# Selected passage:
Places of Worship

Until the 19th century, Bratton Clovelly had been a parish of one religion, the Church of England. In the Compton Census of 1676, the Okehampton District registered over 3600 conformists compared with 21 nonconformists and 7 Papists, with Bratton failing to even report. However, new dissent did arrive and by the mid-1800s the parish was home to several Protestant denominations. Note that the smaller detached part of the parish shown below was re-districted to Broadwoodwidger in 1885.

This research was done under the guidance of the Family and Community Historical Research Society (FACHRS), with members investigating their particular community of interest in a project called Communities of Dissent. The following write-up summmarises key findings of Phase 1 of the project, where a Dissent profile of each place was built. The full Bratton Clovelly Phase 1 article with references is available from this link.

Bratton Clovelly Places of Worship
Base maps: 1851 jurisdictions at familysearch.org, 1845 Tithe Maps at Devon Heritage Centre

Church of England

Church of St Mary overlooking the village

The Church of England is ancient and historically strong in Bratton Clovelly. Although the doorstep with Roman inscriptions indicates possibly earlier beginnings, documentation identifies that Bishop Grandisson acquired the patronage of St Mary’s in 1335-6. A plaque hangs in the church containing the List of Incumbents for St Mary’s from 1321-2010.

# Exercise directions:
According to the passage on Bratton Clovelly's places of worship, to which parish was the smaller detached part of Bratton Clovelly re-districted in 1885?

Records excerpted from a collection

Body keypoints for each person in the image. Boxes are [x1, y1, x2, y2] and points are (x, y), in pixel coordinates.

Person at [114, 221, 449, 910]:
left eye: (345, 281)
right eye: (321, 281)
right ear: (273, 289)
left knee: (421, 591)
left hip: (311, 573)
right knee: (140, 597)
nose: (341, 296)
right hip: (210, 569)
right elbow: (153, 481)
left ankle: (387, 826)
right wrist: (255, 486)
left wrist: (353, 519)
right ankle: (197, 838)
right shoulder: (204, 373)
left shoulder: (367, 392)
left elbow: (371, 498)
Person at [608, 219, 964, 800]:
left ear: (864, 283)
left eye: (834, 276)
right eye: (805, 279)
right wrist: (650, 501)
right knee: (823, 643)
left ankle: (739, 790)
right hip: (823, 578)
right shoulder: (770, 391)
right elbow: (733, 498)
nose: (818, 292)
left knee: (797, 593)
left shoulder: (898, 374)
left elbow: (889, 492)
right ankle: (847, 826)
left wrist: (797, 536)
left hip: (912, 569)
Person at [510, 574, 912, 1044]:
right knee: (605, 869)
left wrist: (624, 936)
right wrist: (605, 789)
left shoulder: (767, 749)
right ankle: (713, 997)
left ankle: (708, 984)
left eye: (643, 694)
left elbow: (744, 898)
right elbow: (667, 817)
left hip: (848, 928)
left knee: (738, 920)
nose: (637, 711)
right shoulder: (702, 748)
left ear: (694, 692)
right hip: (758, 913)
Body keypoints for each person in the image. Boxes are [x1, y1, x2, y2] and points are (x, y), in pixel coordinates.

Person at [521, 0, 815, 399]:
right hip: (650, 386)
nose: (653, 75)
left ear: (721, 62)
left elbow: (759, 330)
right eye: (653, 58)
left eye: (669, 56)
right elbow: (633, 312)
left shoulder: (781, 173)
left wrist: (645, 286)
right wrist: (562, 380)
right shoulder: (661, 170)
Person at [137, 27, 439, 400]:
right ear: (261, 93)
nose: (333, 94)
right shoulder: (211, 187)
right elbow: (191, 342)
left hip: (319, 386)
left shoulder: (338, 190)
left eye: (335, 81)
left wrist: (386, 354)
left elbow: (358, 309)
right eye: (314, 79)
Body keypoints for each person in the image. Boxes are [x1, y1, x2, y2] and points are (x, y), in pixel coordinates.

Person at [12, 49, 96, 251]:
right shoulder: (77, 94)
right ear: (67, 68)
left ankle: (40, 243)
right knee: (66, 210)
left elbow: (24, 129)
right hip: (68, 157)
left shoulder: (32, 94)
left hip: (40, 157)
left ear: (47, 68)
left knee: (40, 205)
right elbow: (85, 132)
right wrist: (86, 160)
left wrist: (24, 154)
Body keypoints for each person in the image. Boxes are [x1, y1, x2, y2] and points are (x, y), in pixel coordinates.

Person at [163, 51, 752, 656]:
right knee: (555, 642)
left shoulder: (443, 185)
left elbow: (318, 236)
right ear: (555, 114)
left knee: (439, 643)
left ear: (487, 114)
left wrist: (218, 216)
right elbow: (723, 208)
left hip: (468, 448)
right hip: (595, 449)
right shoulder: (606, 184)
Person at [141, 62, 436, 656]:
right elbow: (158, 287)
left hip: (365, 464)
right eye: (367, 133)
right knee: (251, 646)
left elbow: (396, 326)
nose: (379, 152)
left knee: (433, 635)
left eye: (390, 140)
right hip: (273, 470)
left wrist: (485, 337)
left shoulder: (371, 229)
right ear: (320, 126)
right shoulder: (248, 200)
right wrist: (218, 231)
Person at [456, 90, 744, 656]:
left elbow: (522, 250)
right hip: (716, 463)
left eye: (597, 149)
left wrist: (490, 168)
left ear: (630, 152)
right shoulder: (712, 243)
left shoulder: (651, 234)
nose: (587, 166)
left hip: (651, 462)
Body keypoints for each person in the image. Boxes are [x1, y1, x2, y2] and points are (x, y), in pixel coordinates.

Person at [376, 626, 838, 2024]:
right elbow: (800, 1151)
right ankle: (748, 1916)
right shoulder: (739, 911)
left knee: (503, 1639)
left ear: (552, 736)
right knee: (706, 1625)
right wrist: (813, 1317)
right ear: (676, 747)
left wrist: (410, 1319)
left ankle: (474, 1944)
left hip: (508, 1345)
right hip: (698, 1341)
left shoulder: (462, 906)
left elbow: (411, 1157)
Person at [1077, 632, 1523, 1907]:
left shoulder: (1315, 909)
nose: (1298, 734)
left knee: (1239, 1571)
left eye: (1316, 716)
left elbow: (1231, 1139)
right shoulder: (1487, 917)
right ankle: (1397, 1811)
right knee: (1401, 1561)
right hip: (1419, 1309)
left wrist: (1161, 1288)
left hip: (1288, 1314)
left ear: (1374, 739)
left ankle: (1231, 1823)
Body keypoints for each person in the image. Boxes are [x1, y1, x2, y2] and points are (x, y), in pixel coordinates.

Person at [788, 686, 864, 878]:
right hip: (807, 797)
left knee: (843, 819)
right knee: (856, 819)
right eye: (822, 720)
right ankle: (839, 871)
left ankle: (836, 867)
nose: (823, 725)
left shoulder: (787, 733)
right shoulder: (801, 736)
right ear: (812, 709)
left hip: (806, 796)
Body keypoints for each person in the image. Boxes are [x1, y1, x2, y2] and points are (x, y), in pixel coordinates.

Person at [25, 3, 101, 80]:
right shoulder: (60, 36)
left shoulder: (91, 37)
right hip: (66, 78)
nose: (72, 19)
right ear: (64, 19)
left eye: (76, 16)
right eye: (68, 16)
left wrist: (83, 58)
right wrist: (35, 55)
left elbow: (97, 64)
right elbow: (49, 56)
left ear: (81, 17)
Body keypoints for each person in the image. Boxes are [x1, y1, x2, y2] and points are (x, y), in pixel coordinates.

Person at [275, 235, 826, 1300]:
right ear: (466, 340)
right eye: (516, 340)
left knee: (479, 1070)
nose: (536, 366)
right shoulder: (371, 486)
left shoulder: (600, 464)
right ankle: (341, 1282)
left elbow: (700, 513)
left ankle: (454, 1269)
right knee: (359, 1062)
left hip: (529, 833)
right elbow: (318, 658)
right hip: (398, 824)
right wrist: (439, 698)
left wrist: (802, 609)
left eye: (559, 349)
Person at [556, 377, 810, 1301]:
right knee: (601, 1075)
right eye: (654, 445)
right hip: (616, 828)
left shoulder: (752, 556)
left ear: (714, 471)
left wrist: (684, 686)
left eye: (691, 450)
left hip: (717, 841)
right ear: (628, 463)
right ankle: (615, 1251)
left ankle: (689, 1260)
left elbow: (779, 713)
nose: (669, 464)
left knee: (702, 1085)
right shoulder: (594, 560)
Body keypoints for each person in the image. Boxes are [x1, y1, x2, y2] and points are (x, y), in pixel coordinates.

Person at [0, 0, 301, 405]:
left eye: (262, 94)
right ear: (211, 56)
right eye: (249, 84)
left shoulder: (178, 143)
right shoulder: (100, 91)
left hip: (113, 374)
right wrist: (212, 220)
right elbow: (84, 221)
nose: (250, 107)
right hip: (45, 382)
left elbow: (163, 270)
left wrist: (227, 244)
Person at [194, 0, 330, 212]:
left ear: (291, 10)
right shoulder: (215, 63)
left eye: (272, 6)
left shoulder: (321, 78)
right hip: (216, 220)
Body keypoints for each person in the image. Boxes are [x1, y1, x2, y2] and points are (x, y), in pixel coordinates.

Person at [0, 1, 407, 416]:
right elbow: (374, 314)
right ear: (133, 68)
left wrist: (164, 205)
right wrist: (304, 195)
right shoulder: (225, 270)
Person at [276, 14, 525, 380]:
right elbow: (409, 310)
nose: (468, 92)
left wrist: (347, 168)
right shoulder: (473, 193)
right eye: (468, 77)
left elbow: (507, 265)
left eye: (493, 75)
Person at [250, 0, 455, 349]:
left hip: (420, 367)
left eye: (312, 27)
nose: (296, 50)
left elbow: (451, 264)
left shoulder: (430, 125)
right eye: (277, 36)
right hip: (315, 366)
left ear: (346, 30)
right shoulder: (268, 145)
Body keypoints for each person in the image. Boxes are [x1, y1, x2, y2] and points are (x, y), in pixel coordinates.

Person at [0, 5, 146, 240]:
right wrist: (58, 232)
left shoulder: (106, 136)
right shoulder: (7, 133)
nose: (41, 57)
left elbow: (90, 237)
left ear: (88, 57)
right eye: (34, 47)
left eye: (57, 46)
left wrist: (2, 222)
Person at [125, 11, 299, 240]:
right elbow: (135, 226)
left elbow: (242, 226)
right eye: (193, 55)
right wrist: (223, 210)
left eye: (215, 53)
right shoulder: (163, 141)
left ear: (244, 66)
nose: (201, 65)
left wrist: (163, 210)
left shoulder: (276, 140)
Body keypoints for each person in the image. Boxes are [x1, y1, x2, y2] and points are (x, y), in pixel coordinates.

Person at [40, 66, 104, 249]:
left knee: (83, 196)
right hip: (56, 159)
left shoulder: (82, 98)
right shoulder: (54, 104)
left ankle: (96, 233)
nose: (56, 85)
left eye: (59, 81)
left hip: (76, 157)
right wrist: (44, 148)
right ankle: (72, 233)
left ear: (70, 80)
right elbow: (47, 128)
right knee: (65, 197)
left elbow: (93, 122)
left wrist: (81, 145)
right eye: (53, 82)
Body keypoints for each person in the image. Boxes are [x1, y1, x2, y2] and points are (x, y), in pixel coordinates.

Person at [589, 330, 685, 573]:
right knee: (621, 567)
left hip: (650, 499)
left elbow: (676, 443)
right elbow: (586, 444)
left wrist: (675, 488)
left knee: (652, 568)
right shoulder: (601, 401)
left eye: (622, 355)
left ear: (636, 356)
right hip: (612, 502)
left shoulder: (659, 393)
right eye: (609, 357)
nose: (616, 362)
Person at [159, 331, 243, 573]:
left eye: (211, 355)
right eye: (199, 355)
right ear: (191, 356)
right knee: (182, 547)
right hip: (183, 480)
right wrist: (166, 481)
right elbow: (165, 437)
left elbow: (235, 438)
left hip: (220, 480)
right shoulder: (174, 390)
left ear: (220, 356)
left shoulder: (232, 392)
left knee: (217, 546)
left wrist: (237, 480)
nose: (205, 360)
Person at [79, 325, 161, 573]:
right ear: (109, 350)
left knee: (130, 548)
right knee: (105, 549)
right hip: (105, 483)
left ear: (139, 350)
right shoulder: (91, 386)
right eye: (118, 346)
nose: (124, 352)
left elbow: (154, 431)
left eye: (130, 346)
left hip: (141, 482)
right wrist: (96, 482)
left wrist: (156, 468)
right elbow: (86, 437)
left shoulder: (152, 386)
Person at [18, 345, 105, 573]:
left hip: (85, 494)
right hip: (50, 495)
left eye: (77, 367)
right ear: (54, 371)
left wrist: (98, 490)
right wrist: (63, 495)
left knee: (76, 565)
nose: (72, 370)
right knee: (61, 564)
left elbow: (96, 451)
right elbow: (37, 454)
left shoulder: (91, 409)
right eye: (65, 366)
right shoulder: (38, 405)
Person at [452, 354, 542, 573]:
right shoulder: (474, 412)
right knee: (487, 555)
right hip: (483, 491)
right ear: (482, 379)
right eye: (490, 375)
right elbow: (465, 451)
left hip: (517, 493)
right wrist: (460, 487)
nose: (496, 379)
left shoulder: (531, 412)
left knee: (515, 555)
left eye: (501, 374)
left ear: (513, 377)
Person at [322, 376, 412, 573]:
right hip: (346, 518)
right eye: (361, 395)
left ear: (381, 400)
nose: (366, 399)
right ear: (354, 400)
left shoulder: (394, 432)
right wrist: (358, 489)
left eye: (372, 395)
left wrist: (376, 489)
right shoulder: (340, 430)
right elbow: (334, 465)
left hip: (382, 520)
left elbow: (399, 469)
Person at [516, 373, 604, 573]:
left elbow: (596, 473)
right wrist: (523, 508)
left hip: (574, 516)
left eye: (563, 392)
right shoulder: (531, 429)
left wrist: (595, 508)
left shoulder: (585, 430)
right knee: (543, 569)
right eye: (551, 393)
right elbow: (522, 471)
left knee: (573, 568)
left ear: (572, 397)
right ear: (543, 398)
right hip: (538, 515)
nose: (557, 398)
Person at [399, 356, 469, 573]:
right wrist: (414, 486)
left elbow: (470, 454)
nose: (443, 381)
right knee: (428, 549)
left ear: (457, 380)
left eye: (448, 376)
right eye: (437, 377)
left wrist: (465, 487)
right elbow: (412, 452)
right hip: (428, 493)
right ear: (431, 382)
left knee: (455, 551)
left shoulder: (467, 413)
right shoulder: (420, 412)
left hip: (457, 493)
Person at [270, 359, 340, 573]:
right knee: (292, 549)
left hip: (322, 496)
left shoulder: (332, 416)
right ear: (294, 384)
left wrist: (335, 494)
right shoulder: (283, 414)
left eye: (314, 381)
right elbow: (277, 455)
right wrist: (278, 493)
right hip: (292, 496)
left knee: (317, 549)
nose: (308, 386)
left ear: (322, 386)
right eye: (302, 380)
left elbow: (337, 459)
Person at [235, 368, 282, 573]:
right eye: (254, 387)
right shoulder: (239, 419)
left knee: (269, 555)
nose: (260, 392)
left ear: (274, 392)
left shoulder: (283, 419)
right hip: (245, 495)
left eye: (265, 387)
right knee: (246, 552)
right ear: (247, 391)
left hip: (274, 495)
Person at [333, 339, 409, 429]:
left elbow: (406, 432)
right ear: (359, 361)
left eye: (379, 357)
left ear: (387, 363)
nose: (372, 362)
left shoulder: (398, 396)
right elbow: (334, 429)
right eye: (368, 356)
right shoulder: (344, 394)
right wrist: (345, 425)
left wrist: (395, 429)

# Solution to the exercise:
Broadwoodwidger.